I've been teaching myself complex analysis using "Introductory Complex Analysis" by Richard A. Silverman, and I'm a few chapters in and still have no clue how to plot anything. I know that
$$ z = x + iy $$
corresponds to an imaginary plane and a real plane, ie
$$ z = x^{2} + iy $$
Gives a parabolic plane for the real part, and a flat plane for the imaginary part. The issue I'm having is plotting
$$ w = f(z) = u+vi $$
where
$$ u\rightarrow u(x,y) \wedge v\rightarrow v(x,y) .$$
I get the idea that 1 function of a complex variable produces two graphs that can be regarded as real, so would I be correct in assuming that:
$$ f(z) = w = z^{2} = (x +iy)(x +iy) = x^2 + i2xy -y^{2} $$
thus
$$ u=x^{2} - y^{2} \wedge v=2xy $$
as applied to the definition above, giving me the real plot "u" and an imaginary plot "v", are the only two graphs? Also, which -- if either -- is to be regarded as the w plane and the z plane?

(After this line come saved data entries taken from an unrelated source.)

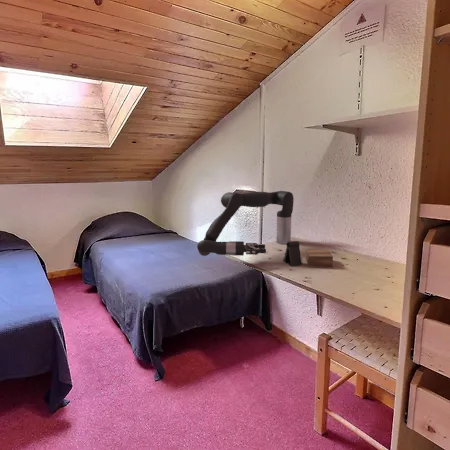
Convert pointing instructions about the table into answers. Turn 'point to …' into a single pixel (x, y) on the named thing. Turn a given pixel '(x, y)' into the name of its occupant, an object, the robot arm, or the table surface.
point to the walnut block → (319, 258)
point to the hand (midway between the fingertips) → (265, 248)
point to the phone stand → (292, 254)
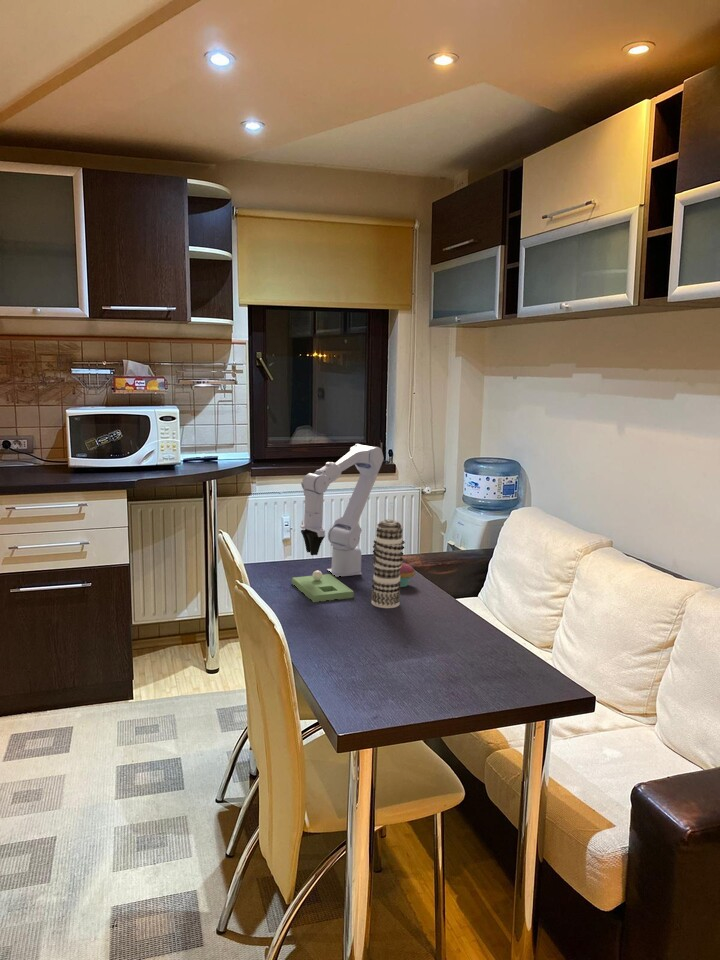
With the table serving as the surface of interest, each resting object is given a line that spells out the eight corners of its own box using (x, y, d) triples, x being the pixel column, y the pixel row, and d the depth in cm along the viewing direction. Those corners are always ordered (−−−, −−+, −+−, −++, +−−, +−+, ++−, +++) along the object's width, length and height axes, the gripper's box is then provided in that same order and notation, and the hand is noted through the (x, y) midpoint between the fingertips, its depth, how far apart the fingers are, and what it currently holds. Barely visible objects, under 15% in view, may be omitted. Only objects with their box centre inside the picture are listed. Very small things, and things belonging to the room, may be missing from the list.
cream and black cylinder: (401, 609, 209) (406, 526, 205) (369, 607, 209) (374, 524, 205) (400, 599, 218) (405, 518, 214) (370, 597, 218) (374, 517, 214)
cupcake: (382, 581, 234) (384, 546, 232) (405, 579, 238) (408, 544, 235) (395, 590, 226) (397, 553, 224) (418, 587, 230) (421, 551, 228)
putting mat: (329, 579, 233) (329, 573, 233) (353, 597, 217) (353, 591, 217) (291, 583, 228) (292, 577, 227) (313, 602, 212) (313, 595, 211)
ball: (319, 578, 228) (320, 568, 227) (323, 581, 225) (324, 571, 224) (310, 579, 226) (310, 569, 226) (314, 582, 224) (314, 572, 223)
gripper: (293, 507, 231) (292, 548, 233) (310, 517, 218) (308, 560, 221) (313, 506, 234) (312, 546, 237) (331, 516, 221) (329, 558, 224)
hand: (312, 553), depth 229 cm, fingers open, 3 cm apart
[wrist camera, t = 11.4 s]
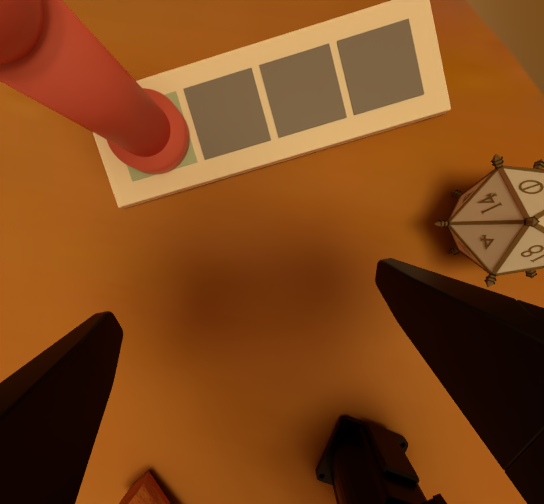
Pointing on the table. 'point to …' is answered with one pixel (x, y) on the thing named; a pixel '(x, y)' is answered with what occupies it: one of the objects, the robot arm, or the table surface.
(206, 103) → the board
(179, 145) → the pawn
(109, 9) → the table surface
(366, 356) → the table surface
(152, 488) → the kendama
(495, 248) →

Firstly, the collection of points $x+iy$ gives you a single plane. It has in it the real axis and the imaginary axis, but it's just one plane.
The graph of a function $f:\mathbb C \to \mathbb C$ is a four dimensional object (since $\mathbb C$ is a two-dimensional object). So, if you are having trouble visualizing the graph it ok - it's just because most people are not very good at visualizing in four dimensions.
As you say, every function $f:\mathbb C \to \mathbb C$ gives rise to two real valued functions $u,v:\mathbb C \to \mathbb R$. The graph of each of these is a three dimensional object that can be plotted. The two graphs together determine the given function $f$ but the the visual information given by the geometry of these component real-valued functions' graphs is quite limited if you want for the study of $f$ as an analytic function. I hope this helps clearing some of the confusion.